Chile: The City, the Beach, and the Desert in 10 Days

Days 1–3: Santiago

No matter where you fly from, you'll likely arrive in Chile's capital early in the morning after an all-night flight. Unless you can sleep the entire night on a plane and arrive refreshed at your destination, reward yourself with a couple of hours' shut-eye at your hotel before setting out to explore the city.

The neighborhoods, small and large, that make up Santiago warrant at least a day and a half of exploration. A trip up one of the city's hills—like Cerro San Cristóbal in Parque Metropolitano or Cerro Santa Lucía—lets you survey the capital and its grid of streets. Any tour of a city begins with its historic center; the cathedral and commercial office towers on the Plaza de Armas reflect Santiago's old and new architecture, while the nearby bohemian quarter of Bellavista, with its bustling markets and colorful shops, was built for walking. But Santiago's zippy, efficient metro can also whisk you to most places in the city and lets you cover ground more quickly. Avoid taking the metro during the morning and evening rush hour.

Alas, if you're here in the winter, gloomy smog can hang over the city for days at a time. Your first instinct may be to flee, and one of the nearby wineries in the Valle de Maipo will welcome you heartily. If it's winter and you brought your skis, Valle Nevado, Chile's largest downhill resort area, lies a scant 65 km (40 miles) outside Santiago.

Days 4–6: Valparaíso and the Central Coast

A 90-minute drive west from Santiago takes you to the Central Coast and confronts you with one of Chilean tourism's classic choices: Valparaíso or Viña del Mar. If you fancy yourself one of the glitterati, go for Viña and its chic cafés and restaurants and miles of beach. But "Valpo" offers you the charm and allure of a port city, rolling hills, and cobblestone streets with better views of the sea.

Here's a solution: Why not do them both? Only 10 km (6 miles) separate the two cities, and it's easy to travel between them, whether by taxi or the metro system that connects them. Besides, they offer their own distinct charms.

Spend the first day in Valparaíso, where you can ride the funiculars up the city's many hills, wander through streets lined with brightly painted houses, and feast on some of the country's freshest seafood near the port. Don't miss a visit to La Sebastiana, one of Pablo Neruda's houses. From the poet's bedroom window is one of the best panoramic views of Valparaíso that you'll encounter.

The following day, make your way to Viña del Mar and prepare to soak in the rays. Some of the best and most glamorous beaches in the country can be found here. When you've had enough sun, you can stroll through the numerous shopping galleries in downtown Viña.

Round out your visit the following day with a trip to the charming coastal town of Isla Negra, 90 km (56 miles) south of Valparaíso. The unmistakable highlight is another of Pablo Neruda's houses, easily the best of his three residences. It's chockfull of artifacts and curios from his many travels and overlooks a rough part of the Pacific Ocean. Head back to Santiago at night in preparation for the next leg of the journey.

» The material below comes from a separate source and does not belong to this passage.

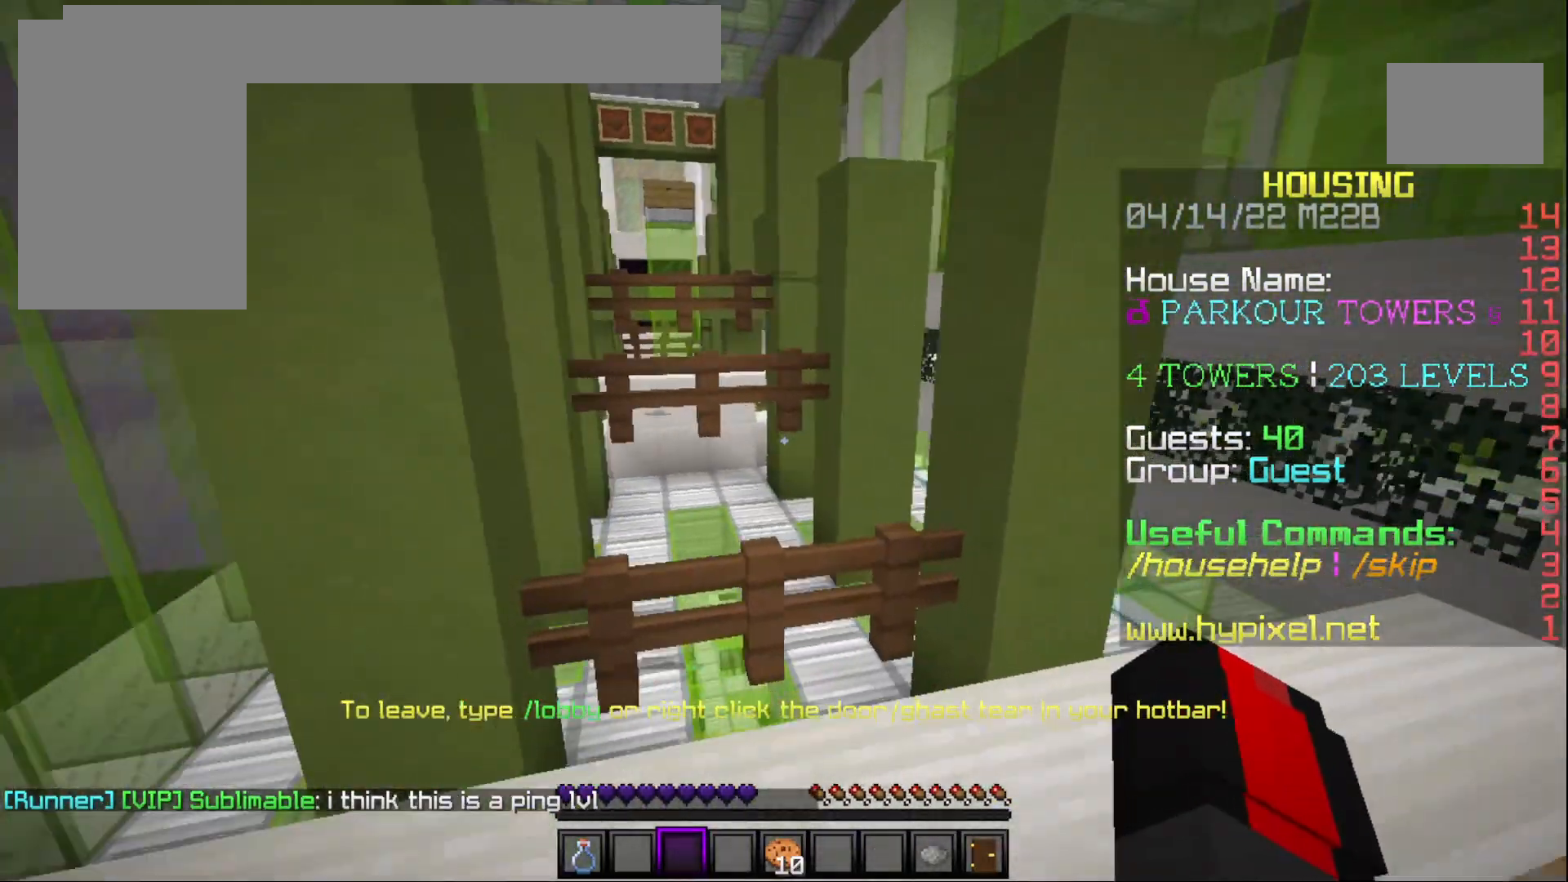
{"keys": ["w"], "mouse": [], "events": [[100, "d", "up"], [267, "w", "down"]]}
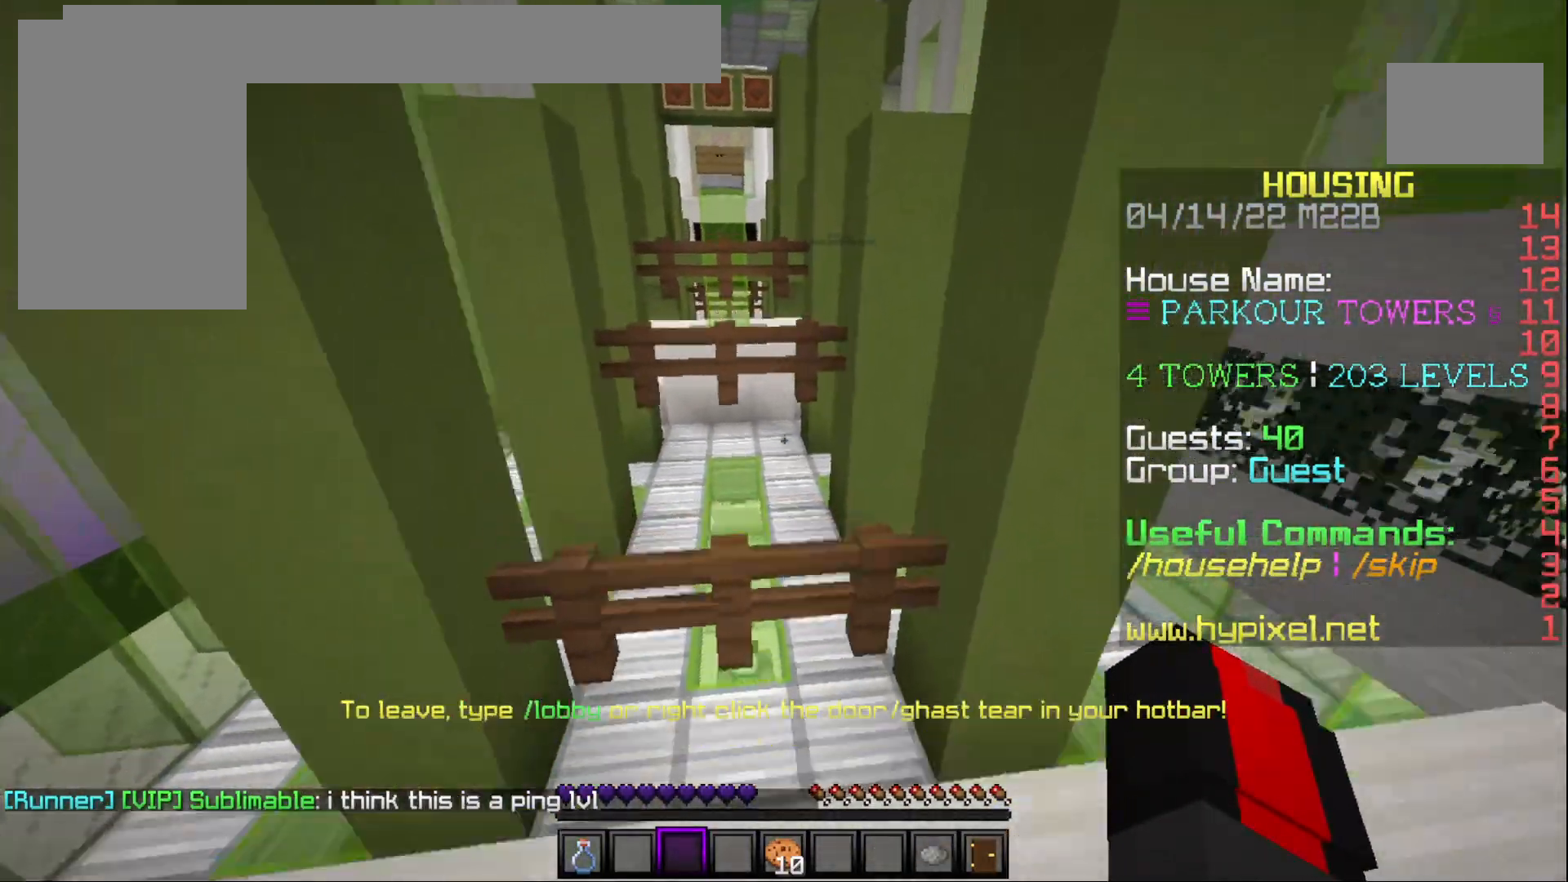
{"keys": ["s"], "mouse": [], "events": [[283, "w", "up"], [317, "s", "down"]]}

Days 7–10: San Pedro de Atacama

You certainly could drive the nearly 1,500 km (900 miles) to Chile's vast El Norte Grande, but a flight from Santiago to Calama, then a quick overland drive to San Pedro de Atacama will take you no more than 3½ hours. This is one of the most-visited towns in Chile, and for good reason: it sits right in the middle of the Atacama Desert, with sights all around.

You'll need at least two days here to do justice to the alpine lakes, ancient fortresses, Chile's largest salt flat, and the surreal landscape of the Valle de la Luna. Your best bet is to find a reputable tour agency in San Pedro—and there are many—and make at least two day trips: one to the Geysers del Tatio, which requires a pick-up around 4 in the morning; and one to the Reserva Nacional Los Flamencos, where you can watch flamingos fly over jagged salt flats and cobalt lakes.

Just remember that you'll be in a high-altitude zone, so it's best to take it easy during your first day here, wandering through the charming town and popping into the numerous gift shops. Don't miss the stunning sunsets over the nearby Valle de la Luna.


It's quite easy, and even preferable, to explore Santiago, Viña del Mar, and Valparaíso using public transportation, and a car is not needed in San Pedro de Atacama if you use tour agencies. Once in San Pedro de Atacama, you can hook up with various tour agencies to visit sights not accessible by bus. There are frequent flights from Santiago to Calama and back.